[What to do] Which lines below contain "linejoin"? Copy every one of them.

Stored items
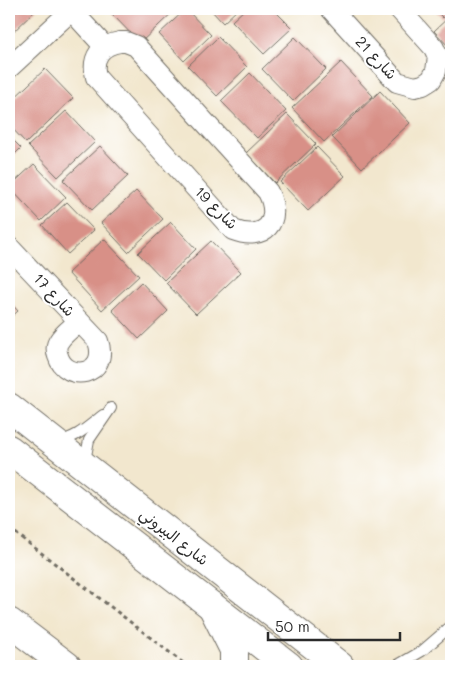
<svg xmlns="http://www.w3.org/2000/svg" width="460" height="675" viewBox="0 0 460 675" font-family="Mali,'Playpen Sans Arabic',sans-serif">
  <rect width="100%" height="100%" fill="#fff"/>
  <filter id="ink" filterUnits="userSpaceOnUse"><feTurbulence type="fractalNoise" baseFrequency=".02" numOctaves="2"/><feDisplacementMap in="SourceGraphic" scale="10" xChannelSelector="R" yChannelSelector="G"/><feConvolveMatrix kernelMatrix="1 2 1 2 8 2 1 2 1" color-interpolation-filters="sRGB"/></filter>
  <filter id="wash" filterUnits="userSpaceOnUse"><feTurbulence type="fractalNoise" baseFrequency=".0096" numOctaves="4" result="noise"/><feDisplacementMap in="SourceGraphic" scale="20" xChannelSelector="R" yChannelSelector="G"/><feGaussianBlur stdDeviation="1.12" result="paint"/><feColorMatrix in="noise" values="0 0 0 0 0 0 0 0 0 0 0 0 0 0 0 0 0 1.4 0 .05"/><feComposite in="paint" operator="in"/></filter>
  <g filter="url(#wash)">
    <rect width="100%" height="100%" fill="#f2e7ce"/>
    <g id="blocks">
      <!-- building -->
      <g fill="#d89087">
        <polygon points="9,9 37,9 9,36"/>
        <polygon points="113,9 176,9 140,43 110,12"/>
        <polygon points="186,9 211,35 184,61 159,34"/>
        <polygon points="210,9 238,9 223,23"/>
        <polygon points="245,9 273,9 292,28 264,54 232,21"/>
        <polygon points="434,9 451,9 451,10 443,18"/>
        <polygon points="451,15 451,49 434,31"/>
        <polygon points="218,37 247,67 217,96 188,66"/>
        <polygon points="295,37 326,69 293,101 262,69"/>
        <polygon points="341,62 373,96 324,142 292,108"/>
        <polygon points="45,69 73,98 26,143 9,125 9,103"/>
        <polygon points="250,73 286,111 257,138 221,101"/>
        <polygon points="380,91 410,123 362,168 332,137"/>
        <polygon points="66,111 95,142 58,177 28,146"/>
        <polygon points="287,114 316,144 275,183 246,153"/>
        <polygon points="9,136 21,148 9,160"/>
        <polygon points="100,146 128,176 92,210 63,180"/>
        <polygon points="317,147 345,176 308,211 280,182"/>
        <polygon points="34,164 66,197 41,221 9,187"/>
        <polygon points="136,191 163,219 128,252 101,223"/>
        <polygon points="67,202 94,230 68,254 42,225"/>
        <polygon points="171,222 196,249 164,280 138,253"/>
        <polygon points="104,239 139,276 102,310 68,273"/>
        <polygon points="211,241 241,272 196,314 166,283"/>
        <polygon points="141,282 168,311 139,339 112,310"/>
        <polygon points="9,301 18,311 9,319"/>
      </g>
    </g>
  </g>
  <g filter="url(#ink)">
    <use href="#blocks" fill-opacity="0" stroke="#716d64" stroke-width="1"/>
    <g fill="none" stroke-linecap="round" stroke-linejoin="round">
      <!-- lane casing -->
      <g stroke="#716d64" stroke-width="12">
        <g id="lane">
          <path d="M58 440C74 441 91 424 103 415"/>
          <polyline points="87,464 85,461 89,440 111,408"/>
          <polyline points="396,666 422,651 451,626"/>
        </g>
      </g>
      <!-- street casing -->
      <g stroke="#716d64" stroke-width="22">
        <g id="street">
          <polyline points="331,9 397,82 415,87 423,85 431,80 436,71 438,57 434,48 399,9"/>
          <polyline points="71,10 104,46"/>
          <path d="M120 42H126L136 46 268 192C283 222 264 242 233 230L96 77C91 57 101 45 120 42Z"/>
          <polyline points="9,68 73,9"/>
          <path d="M9 247 98 341C110 376 66 383 58 356 56 351 56 345 59 341 63 334 73 327 78 322"/>
        </g>
      </g>
      <!-- secondary casing -->
      <g stroke="#716d64" stroke-width="30">
        <g id="secondary">
          <polyline points="9,407 340,666"/>
          <polyline points="9,449 289,666"/>
        </g>
      </g>
      <!-- primary casing -->
      <g stroke="#716d64" stroke-width="30">
        <g id="primary">
          <polyline points="212,606 234,650 234,666"/>
          <polyline points="9,622 67,666"/>
        </g>
      </g>
      <!-- path -->
      <polyline stroke="#716d64" stroke-width="3" stroke-dasharray="4 4" stroke-linecap="butt" points="9,528 187,666"/>
      <!-- lane -->
      <use href="#lane" stroke="#fff" stroke-width="10"/>
      <!-- street -->
      <use href="#street" stroke="#fff" stroke-width="20"/>
      <!-- secondary -->
      <use href="#secondary" stroke="#fff" stroke-width="28"/>
      <!-- primary -->
      <use href="#primary" stroke="#fff" stroke-width="28"/>
    </g>
  </g>
  <g text-anchor="middle" stroke-width="4" stroke-linejoin="round" paint-order="stroke">
    <!-- street labels -->
    <g font-size="15" fill="#2b2b2b" stroke="#fff">
      <text transform="translate(376 58) rotate(47)" y="5">شارع 21</text>
      <text transform="translate(216 208) rotate(45)" y="5">شارع 19</text>
      <text transform="translate(54 295) rotate(47)" y="5">شارع 17</text>
      <text transform="translate(174 537) rotate(38)" y="5">شارع البيروني</text>
    </g>
  </g>
  <!-- margin -->
  <rect width="460" height="675" fill="none" stroke="#fff" stroke-width="30"/>
  <!-- scale -->
  <path d="M268 632v8h132v-8" fill="none" stroke="#2b2b2b" stroke-width="2.5"/>
  <text x="275" y="632" font-size="15" fill="#2b2b2b" stroke="#ffffff" stroke-width="4" paint-order="stroke">50 m</text>
</svg>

[Task result]
    <g fill="none" stroke-linecap="round" stroke-linejoin="round">
  <g text-anchor="middle" stroke-width="4" stroke-linejoin="round" paint-order="stroke">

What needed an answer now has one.